Żołądek podszedł Marcie do gardła. Roksana, cała w swoich jasnych włosach, z jaskrawozielonym plecakiem ciągle zarzuconym na ramiona, nie mogła być robakiem. A jednak - leżała z twarzą wciśniętą w ziemię. Jak larwa. Jak coś, co się tępi, nie kocha. Jak coś, do czego wstyd podejść, by słusznie zadeptać. Ale Marta nie wstydziła się. Ona też była robakiem. To część porządku świata, żeby zbliżyła się do Roksany i wyszarpniętym brutalnie z własnych nieposłusznych mięśni ruchem odwróciła truchło. Żadnej nadziei. Po tym kroku należałoby zareagować w jakiś jeszcze sposób, lecz Marta cofnęła się w impulsie, nie ważąc się dotykać ukochanej znowu. To niehigieniczne, pomyślała. To wydmuszka. Długo patrzyła prosto w twarz dziewczyny, długo doszukiwała się na niej czegoś znajomego. Gdzie te oczy, które dwa dni wcześniej rozglądały się wesoło w trakcie połykania prawie w całości śmierdzącego hot doga? Gdzie te usta, które można było wytrzeć własnym językiem, umyć z jakiegoś obrzydliwego sosu przypominającego musztardę, złożonego z samej chemii? A gdzie nos? Nos, zmiażdżony na krwawą papkę, rozlał się na resztę pięknej buzi. W białkach oczu, w tym, co z nich zostało, nie dało się zliczyć wszystkich popękanych żyłek ani wyczytać najmniejszej iskry uczucia. Asfalt zdobiły białe odłamki, które wyciekły wraz ze strużką śliny z nieistniejących ust. Niżej rana postrzałowa, pewnie ta śmiertelna. W okolicach serca, więc może Roksana nie umierała zbyt wolno.

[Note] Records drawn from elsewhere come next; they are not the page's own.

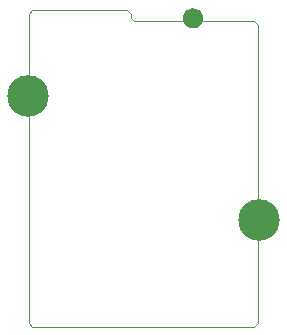
<source format=gbs>
G75*
%MOIN*%
%OFA0B0*%
%FSLAX25Y25*%
%IPPOS*%
%LPD*%
%AMOC8*
5,1,8,0,0,1.08239X$1,22.5*
%
%ADD10C,0.00000*%
%ADD11C,0.06699*%
%ADD12C,0.13849*%
D10*
X0008237Y0004725D02*
X0009487Y0003475D01*
X0083549Y0003475D01*
X0084799Y0004725D01*
X0084799Y0104100D01*
X0083549Y0105350D01*
X0043549Y0105350D01*
X0042299Y0106600D01*
X0042299Y0107850D01*
X0041049Y0109100D01*
X0009487Y0109100D01*
X0008237Y0107850D01*
X0008237Y0004725D01*
X0059774Y0106472D02*
X0059776Y0106584D01*
X0059782Y0106695D01*
X0059792Y0106807D01*
X0059806Y0106918D01*
X0059823Y0107028D01*
X0059845Y0107138D01*
X0059871Y0107247D01*
X0059900Y0107355D01*
X0059933Y0107461D01*
X0059970Y0107567D01*
X0060011Y0107671D01*
X0060056Y0107774D01*
X0060104Y0107875D01*
X0060155Y0107974D01*
X0060210Y0108071D01*
X0060269Y0108166D01*
X0060330Y0108260D01*
X0060395Y0108351D01*
X0060464Y0108439D01*
X0060535Y0108525D01*
X0060609Y0108609D01*
X0060687Y0108689D01*
X0060767Y0108767D01*
X0060850Y0108843D01*
X0060935Y0108915D01*
X0061023Y0108984D01*
X0061113Y0109050D01*
X0061206Y0109112D01*
X0061301Y0109172D01*
X0061398Y0109228D01*
X0061496Y0109280D01*
X0061597Y0109329D01*
X0061699Y0109374D01*
X0061803Y0109416D01*
X0061908Y0109454D01*
X0062015Y0109488D01*
X0062122Y0109518D01*
X0062231Y0109545D01*
X0062340Y0109567D01*
X0062451Y0109586D01*
X0062561Y0109601D01*
X0062673Y0109612D01*
X0062784Y0109619D01*
X0062896Y0109622D01*
X0063008Y0109621D01*
X0063120Y0109616D01*
X0063231Y0109607D01*
X0063342Y0109594D01*
X0063453Y0109577D01*
X0063563Y0109557D01*
X0063672Y0109532D01*
X0063780Y0109504D01*
X0063887Y0109471D01*
X0063993Y0109435D01*
X0064097Y0109395D01*
X0064200Y0109352D01*
X0064302Y0109305D01*
X0064401Y0109254D01*
X0064499Y0109200D01*
X0064595Y0109142D01*
X0064689Y0109081D01*
X0064780Y0109017D01*
X0064869Y0108950D01*
X0064956Y0108879D01*
X0065040Y0108805D01*
X0065122Y0108729D01*
X0065200Y0108649D01*
X0065276Y0108567D01*
X0065349Y0108482D01*
X0065419Y0108395D01*
X0065485Y0108305D01*
X0065549Y0108213D01*
X0065609Y0108119D01*
X0065666Y0108023D01*
X0065719Y0107924D01*
X0065769Y0107824D01*
X0065815Y0107723D01*
X0065858Y0107619D01*
X0065897Y0107514D01*
X0065932Y0107408D01*
X0065963Y0107301D01*
X0065991Y0107192D01*
X0066014Y0107083D01*
X0066034Y0106973D01*
X0066050Y0106862D01*
X0066062Y0106751D01*
X0066070Y0106640D01*
X0066074Y0106528D01*
X0066074Y0106416D01*
X0066070Y0106304D01*
X0066062Y0106193D01*
X0066050Y0106082D01*
X0066034Y0105971D01*
X0066014Y0105861D01*
X0065991Y0105752D01*
X0065963Y0105643D01*
X0065932Y0105536D01*
X0065897Y0105430D01*
X0065858Y0105325D01*
X0065815Y0105221D01*
X0065769Y0105120D01*
X0065719Y0105020D01*
X0065666Y0104921D01*
X0065609Y0104825D01*
X0065549Y0104731D01*
X0065485Y0104639D01*
X0065419Y0104549D01*
X0065349Y0104462D01*
X0065276Y0104377D01*
X0065200Y0104295D01*
X0065122Y0104215D01*
X0065040Y0104139D01*
X0064956Y0104065D01*
X0064869Y0103994D01*
X0064780Y0103927D01*
X0064689Y0103863D01*
X0064595Y0103802D01*
X0064499Y0103744D01*
X0064401Y0103690D01*
X0064302Y0103639D01*
X0064200Y0103592D01*
X0064097Y0103549D01*
X0063993Y0103509D01*
X0063887Y0103473D01*
X0063780Y0103440D01*
X0063672Y0103412D01*
X0063563Y0103387D01*
X0063453Y0103367D01*
X0063342Y0103350D01*
X0063231Y0103337D01*
X0063120Y0103328D01*
X0063008Y0103323D01*
X0062896Y0103322D01*
X0062784Y0103325D01*
X0062673Y0103332D01*
X0062561Y0103343D01*
X0062451Y0103358D01*
X0062340Y0103377D01*
X0062231Y0103399D01*
X0062122Y0103426D01*
X0062015Y0103456D01*
X0061908Y0103490D01*
X0061803Y0103528D01*
X0061699Y0103570D01*
X0061597Y0103615D01*
X0061496Y0103664D01*
X0061398Y0103716D01*
X0061301Y0103772D01*
X0061206Y0103832D01*
X0061113Y0103894D01*
X0061023Y0103960D01*
X0060935Y0104029D01*
X0060850Y0104101D01*
X0060767Y0104177D01*
X0060687Y0104255D01*
X0060609Y0104335D01*
X0060535Y0104419D01*
X0060464Y0104505D01*
X0060395Y0104593D01*
X0060330Y0104684D01*
X0060269Y0104778D01*
X0060210Y0104873D01*
X0060155Y0104970D01*
X0060104Y0105069D01*
X0060056Y0105170D01*
X0060011Y0105273D01*
X0059970Y0105377D01*
X0059933Y0105483D01*
X0059900Y0105589D01*
X0059871Y0105697D01*
X0059845Y0105806D01*
X0059823Y0105916D01*
X0059806Y0106026D01*
X0059792Y0106137D01*
X0059782Y0106249D01*
X0059776Y0106360D01*
X0059774Y0106472D01*
D11*
X0062924Y0106472D03*
D12*
X0085112Y0039100D03*
X0007924Y0080350D03*
M02*

</source>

Z tym faktem, przyjętym dość rzeczowo, Marta nie potrafiła wydusić z siebie choćby łzy czy okrzyku sygnalizującego tragedię. Bo to żadna tragedia. To jedno martwe coś. Zła na siebie odgarnęła blond włosy z obszaru klejącej dziury w piersi ukochanej i zdarła z rozerwanego ubrania dziewczyny we wściekle gwałtownym geście niezgody naklejkę z napisem PASOŻYT.

„Święte krucjaty niosące świętą śmierć" - przypomniały jej się czyjeś tam słowa, gdy wpatrzyła się w zachmurzone niebo, po czym usiadła bezsilnie na łydkach. Z kieszeni kurtki po omacku wyjęła scyzoryk, wysunęła nóż.

Nagle niesamowicie rozbawiło ją to, że przeżyła.